Federal Banking Agencies Finalize Customer Information Security Guidelines

The FRB, OCC, FDIC and OTS jointly adopted final guidelines (the "Guidelines") for safeguarding confidential customer information. The Guidelines are required by sections 501 and 505(b) of the Gramm-Leach-Bliley Act, and substantially resemble the proposed guidelines discussed in the July 4, 2000 Alert. Similar to the proposal, the final Guidelines require each financial institution, under the supervision and ongoing oversight of its Board of Directors, to create a comprehensive written information security program designed to ensure the security and confidentiality of customer information; protect against any anticipated threats or hazards to the security or integrity of such information; and protect against unauthorized access to or use of such information that could result in substantial harm or inconvenience to any customer. The Guidelines establish standards for the above goals, but provide flexibility for financial institutions in implementing the standards, depending upon the sensitivity of the information as well as the complexity and scope of the financial institution’s activities.

A notable change from the guidelines proposed earlier, however, is the provision in the Guidelines that requires financial institutions to have a contract with each of its service providers pursuant to which each service provider must implement appropriate measures designed to meet the objectives of the Guidelines. Contracts in existence on or before the date that will be thirty days after the Guidelines are published in the Federal Register will not have to include such a contractual provision before July 1, 2003. The Guidelines are effective as of July 1, 2001.

The SEC, FTC and NCUA are also required to issue comparable standards to safeguard customer information.
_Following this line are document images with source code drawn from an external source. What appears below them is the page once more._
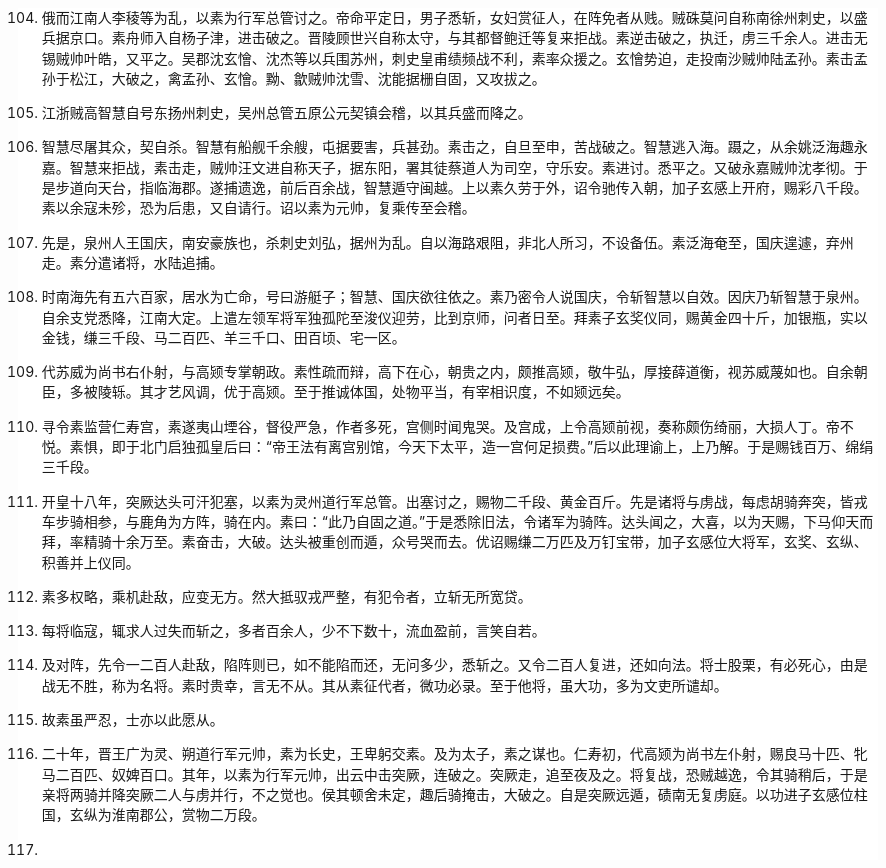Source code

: 104. <span id="杨播子侃_播弟椿_椿子昱_椿弟津_津子遁_逸_谧_谧弟_愔燕子献郑颐杨敷子素_孙玄感_素弟约_约从叔异_敷叔父宽_宽子文恩_纪-104"></span>
俄而江南人李稜等为乱，以素为行军总管讨之。帝命平定日，男子悉斩，女妇赏征人，在阵免者从贱。贼硃莫问自称南徐州刺史，以盛兵据京口。素舟师入自杨子津，进击破之。晋陵顾世兴自称太守，与其都督鲍迁等复来拒战。素逆击破之，执迁，虏三千余人。进击无锡贼帅叶皓，又平之。吴郡沈玄懀、沈杰等以兵围苏州，刺史皇甫绩频战不利，素率众援之。玄懀势迫，走投南沙贼帅陆孟孙。素击孟孙于松江，大破之，禽孟孙、玄懀。黝、歙贼帅沈雪、沈能据栅自固，又攻拔之。

105. <span id="杨播子侃_播弟椿_椿子昱_椿弟津_津子遁_逸_谧_谧弟_愔燕子献郑颐杨敷子素_孙玄感_素弟约_约从叔异_敷叔父宽_宽子文恩_纪-105"></span>
江浙贼高智慧自号东扬州刺史，吴州总管五原公元契镇会稽，以其兵盛而降之。

106. <span id="杨播子侃_播弟椿_椿子昱_椿弟津_津子遁_逸_谧_谧弟_愔燕子献郑颐杨敷子素_孙玄感_素弟约_约从叔异_敷叔父宽_宽子文恩_纪-106"></span>
智慧尽屠其众，契自杀。智慧有船舰千余艘，屯据要害，兵甚劲。素击之，自旦至申，苦战破之。智慧逃入海。蹑之，从余姚泛海趣永嘉。智慧来拒战，素击走，贼帅汪文进自称天子，据东阳，署其徒蔡道人为司空，守乐安。素进讨。悉平之。又破永嘉贼帅沈孝彻。于是步道向天台，指临海郡。遂捕遗逸，前后百余战，智慧遁守闽越。上以素久劳于外，诏令驰传入朝，加子玄感上开府，赐彩八千段。素以余寇未殄，恐为后患，又自请行。诏以素为元帅，复乘传至会稽。

107. <span id="杨播子侃_播弟椿_椿子昱_椿弟津_津子遁_逸_谧_谧弟_愔燕子献郑颐杨敷子素_孙玄感_素弟约_约从叔异_敷叔父宽_宽子文恩_纪-107"></span>
先是，泉州人王国庆，南安豪族也，杀刺史刘弘，据州为乱。自以海路艰阻，非北人所习，不设备伍。素泛海奄至，国庆遑遽，弃州走。素分遣诸将，水陆追捕。

108. <span id="杨播子侃_播弟椿_椿子昱_椿弟津_津子遁_逸_谧_谧弟_愔燕子献郑颐杨敷子素_孙玄感_素弟约_约从叔异_敷叔父宽_宽子文恩_纪-108"></span>
时南海先有五六百家，居水为亡命，号曰游艇子；智慧、国庆欲往依之。素乃密令人说国庆，令斩智慧以自效。因庆乃斩智慧于泉州。自余支党悉降，江南大定。上遣左领军将军独孤陀至浚仪迎劳，比到京师，问者日至。拜素子玄奖仪同，赐黄金四十斤，加银瓶，实以金钱，缣三千段、马二百匹、羊三千口、田百顷、宅一区。

109. <span id="杨播子侃_播弟椿_椿子昱_椿弟津_津子遁_逸_谧_谧弟_愔燕子献郑颐杨敷子素_孙玄感_素弟约_约从叔异_敷叔父宽_宽子文恩_纪-109"></span>
代苏威为尚书右仆射，与高颎专掌朝政。素性疏而辩，高下在心，朝贵之内，颇推高颎，敬牛弘，厚接薛道衡，视苏威蔑如也。自余朝臣，多被陵轹。其才艺风调，优于高颎。至于推诚体国，处物平当，有宰相识度，不如颎远矣。

110. <span id="杨播子侃_播弟椿_椿子昱_椿弟津_津子遁_逸_谧_谧弟_愔燕子献郑颐杨敷子素_孙玄感_素弟约_约从叔异_敷叔父宽_宽子文恩_纪-110"></span>
寻令素监营仁寿宫，素遂夷山堙谷，督役严急，作者多死，宫侧时闻鬼哭。及宫成，上令高颎前视，奏称颇伤绮丽，大损人丁。帝不悦。素惧，即于北门启独孤皇后曰：“帝王法有离宫别馆，今天下太平，造一宫何足损费。”后以此理谕上，上乃解。于是赐钱百万、绵绢三千段。

111. <span id="杨播子侃_播弟椿_椿子昱_椿弟津_津子遁_逸_谧_谧弟_愔燕子献郑颐杨敷子素_孙玄感_素弟约_约从叔异_敷叔父宽_宽子文恩_纪-111"></span>
开皇十八年，突厥达头可汗犯塞，以素为灵州道行军总管。出塞讨之，赐物二千段、黄金百斤。先是诸将与虏战，每虑胡骑奔突，皆戎车步骑相参，与鹿角为方阵，骑在内。素曰：“此乃自固之道。”于是悉除旧法，令诸军为骑阵。达头闻之，大喜，以为天赐，下马仰天而拜，率精骑十余万至。素奋击，大破。达头被重创而遁，众号哭而去。优诏赐缣二万匹及万钉宝带，加子玄感位大将军，玄奖、玄纵、积善并上仪同。

112. <span id="杨播子侃_播弟椿_椿子昱_椿弟津_津子遁_逸_谧_谧弟_愔燕子献郑颐杨敷子素_孙玄感_素弟约_约从叔异_敷叔父宽_宽子文恩_纪-112"></span>
素多权略，乘机赴敌，应变无方。然大抵驭戎严整，有犯令者，立斩无所宽贷。

113. <span id="杨播子侃_播弟椿_椿子昱_椿弟津_津子遁_逸_谧_谧弟_愔燕子献郑颐杨敷子素_孙玄感_素弟约_约从叔异_敷叔父宽_宽子文恩_纪-113"></span>
每将临寇，辄求人过失而斩之，多者百余人，少不下数十，流血盈前，言笑自若。

114. <span id="杨播子侃_播弟椿_椿子昱_椿弟津_津子遁_逸_谧_谧弟_愔燕子献郑颐杨敷子素_孙玄感_素弟约_约从叔异_敷叔父宽_宽子文恩_纪-114"></span>
及对阵，先令一二百人赴敌，陷阵则已，如不能陷而还，无问多少，悉斩之。又令二百人复进，还如向法。将士股栗，有必死心，由是战无不胜，称为名将。素时贵幸，言无不从。其从素征代者，微功必录。至于他将，虽大功，多为文吏所谴却。

115. <span id="杨播子侃_播弟椿_椿子昱_椿弟津_津子遁_逸_谧_谧弟_愔燕子献郑颐杨敷子素_孙玄感_素弟约_约从叔异_敷叔父宽_宽子文恩_纪-115"></span>
故素虽严忍，士亦以此愿从。

116. <span id="杨播子侃_播弟椿_椿子昱_椿弟津_津子遁_逸_谧_谧弟_愔燕子献郑颐杨敷子素_孙玄感_素弟约_约从叔异_敷叔父宽_宽子文恩_纪-116"></span>
二十年，晋王广为灵、朔道行军元帅，素为长史，王卑躬交素。及为太子，素之谋也。仁寿初，代高颎为尚书左仆射，赐良马十匹、牝马二百匹、奴婢百口。其年，以素为行军元帅，出云中击突厥，连破之。突厥走，追至夜及之。将复战，恐贼越逸，令其骑稍后，于是亲将两骑并降突厥二人与虏并行，不之觉也。侯其顿舍未定，趣后骑掩击，大破之。自是突厥远遁，碛南无复虏庭。以功进子玄感位柱国，玄纵为淮南郡公，赏物二万段。

117. <span id="杨播子侃_播弟椿_椿子昱_椿弟津_津子遁_逸_谧_谧弟_愔燕子献郑颐杨敷子素_孙玄感_素弟约_约从叔异_敷叔父宽_宽子文恩_纪-117"></span>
The SEC’s final guidelines were included in its final privacy regulation, Regulation S-P, and the NCUA’s final guidelines were released last week. The FTC issued an advanced notice of proposed rulemaking in September regarding information safeguards, but has not issued a proposal yet.

SEC Adopts Rule Prohibiting Misleading Mutual Fund Names

The SEC adopted a new rule that (a) prohibits fund names that suggest guarantee or approval by the U.S. government and (b) imposes portfolio composition requirements on any fund whose name suggests investment in (i) certain types of securities or industries or (ii) certain countries or geographic regions. The new rule, which has a compliance date of July 31, 2002, applies to open-end and closed-end funds and certain unit investment trusts.
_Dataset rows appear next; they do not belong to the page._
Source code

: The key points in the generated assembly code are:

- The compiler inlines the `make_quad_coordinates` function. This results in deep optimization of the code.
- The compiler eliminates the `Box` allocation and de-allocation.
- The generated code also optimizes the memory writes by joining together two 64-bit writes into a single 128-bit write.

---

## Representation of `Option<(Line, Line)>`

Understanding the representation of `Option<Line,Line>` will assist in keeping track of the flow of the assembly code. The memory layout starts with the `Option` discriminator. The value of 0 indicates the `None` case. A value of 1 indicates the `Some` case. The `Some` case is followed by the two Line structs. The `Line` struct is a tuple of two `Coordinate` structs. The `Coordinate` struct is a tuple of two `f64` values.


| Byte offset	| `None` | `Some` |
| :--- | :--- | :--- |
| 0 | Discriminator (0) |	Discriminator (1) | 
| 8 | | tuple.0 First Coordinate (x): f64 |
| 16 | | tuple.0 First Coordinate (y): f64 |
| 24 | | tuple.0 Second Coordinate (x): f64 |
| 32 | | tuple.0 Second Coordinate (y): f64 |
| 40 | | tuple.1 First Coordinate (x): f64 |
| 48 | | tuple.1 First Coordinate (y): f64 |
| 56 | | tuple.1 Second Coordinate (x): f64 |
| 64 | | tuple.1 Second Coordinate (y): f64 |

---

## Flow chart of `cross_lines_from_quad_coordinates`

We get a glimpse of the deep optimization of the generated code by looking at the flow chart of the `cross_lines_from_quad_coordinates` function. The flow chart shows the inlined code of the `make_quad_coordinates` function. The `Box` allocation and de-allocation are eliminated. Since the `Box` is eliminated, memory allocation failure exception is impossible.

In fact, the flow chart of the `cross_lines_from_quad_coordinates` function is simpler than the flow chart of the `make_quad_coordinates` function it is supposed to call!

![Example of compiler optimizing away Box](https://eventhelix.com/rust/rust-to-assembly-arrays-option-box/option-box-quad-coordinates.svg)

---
Under the new rule, a fund whose name indicates an emphasis on certain investments or industries, must have a policy that, under normal circumstances, 80% of its assets be in the type of investments suggested by its name. A fund whose name suggests an investment emphasis on certain countries or regions (a) must adopt a policy that, under normal circumstances, at least 80% of its assets be in investments that are tied economically to the particular country or geographic region and (b) disclose the criteria for meeting this test. A fund whose name suggests that its distributions are exempt from federal income tax or both federal and state income tax (a "Tax Exempt Fund") must adopt a policy that, under normal circumstances, it will (a) invest at least 80% of its assets in investments the income from which is exempt from federal or federal and state income tax, as applicable, or (b) invest its assets so that at least 80% of the income distributed will be exempt from federal or federal and state income tax, as applicable.

A fund may comply with the new rule by adopting a fundamental policy (i.e., one requiring shareholder approval of any amendment) that satisfies the applicable 80% test. A fund other than a Tax-Exempt Fund may also comply with the new rule by adopting a non-fundamental policy that satisfies the applicable 80% test, provided shareholders are entitled to at least 60 days prior notice of any amendment to the policy.

The content of this article is intended to provide a general guide to the subject matter. Specialist advice should be sought about your specific circumstances.